*What is expected*.
Apart from the pictures, return every line of the listing exactly.

[[ Data listing, beginning ]]

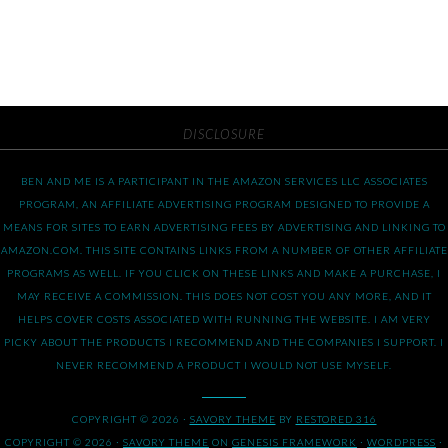
DISCLOSURE
BEN AND ME IS A PARTICIPANT IN THE AMAZON SERVICES LLC ASSOCIATES
PROGRAM, AN AFFILIATE ADVERTISING PROGRAM DESIGNED TO PROVIDE A
MEANS FOR SITES TO EARN ADVERTISING FEES BY ADVERTISING AND LINKING TO
AMAZON.COM. THIS SITE CONTAINS LINKS FROM A NUMBER OF OTHER AFFILIATE
PROGRAMS AS WELL. IF YOU CLICK ON THESE LINKS AND MAKE A PURCHASE, I
MAY RECEIVE A COMMISSION. THIS DOES NOT COST YOU ANY MORE, AND IT
HELPS COVER COSTS ASSOCIATED WITH RUNNING THE WEBSITE. I AM VERY
PICKY ABOUT THE PRODUCTS I RECOMMEND AND THE COMPANIES I SUPPORT. I
NEVER RECOMMEND A PRODUCT I WOULD NOT USE MYSELF.
COPYRIGHT © 2026 ·
SAVORY THEME
BY
RESTORED 316
COPYRIGHT © 2026 ·
SAVORY THEME
ON
GENESIS FRAMEWORK
·
WORDPRESS
·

[[ Data listing, end ]]

*Exercise result*.
DISCLOSURE
BEN AND ME IS A PARTICIPANT IN THE AMAZON SERVICES LLC ASSOCIATES
PROGRAM, AN AFFILIATE ADVERTISING PROGRAM DESIGNED TO PROVIDE A
MEANS FOR SITES TO EARN ADVERTISING FEES BY ADVERTISING AND LINKING TO
AMAZON.COM. THIS SITE CONTAINS LINKS FROM A NUMBER OF OTHER AFFILIATE
PROGRAMS AS WELL. IF YOU CLICK ON THESE LINKS AND MAKE A PURCHASE, I
MAY RECEIVE A COMMISSION. THIS DOES NOT COST YOU ANY MORE, AND IT
HELPS COVER COSTS ASSOCIATED WITH RUNNING THE WEBSITE. I AM VERY
PICKY ABOUT THE PRODUCTS I RECOMMEND AND THE COMPANIES I SUPPORT. I
NEVER RECOMMEND A PRODUCT I WOULD NOT USE MYSELF.
COPYRIGHT © 2026 ·
SAVORY THEME
BY
RESTORED 316
COPYRIGHT © 2026 ·
SAVORY THEME
ON
GENESIS FRAMEWORK
·
WORDPRESS
·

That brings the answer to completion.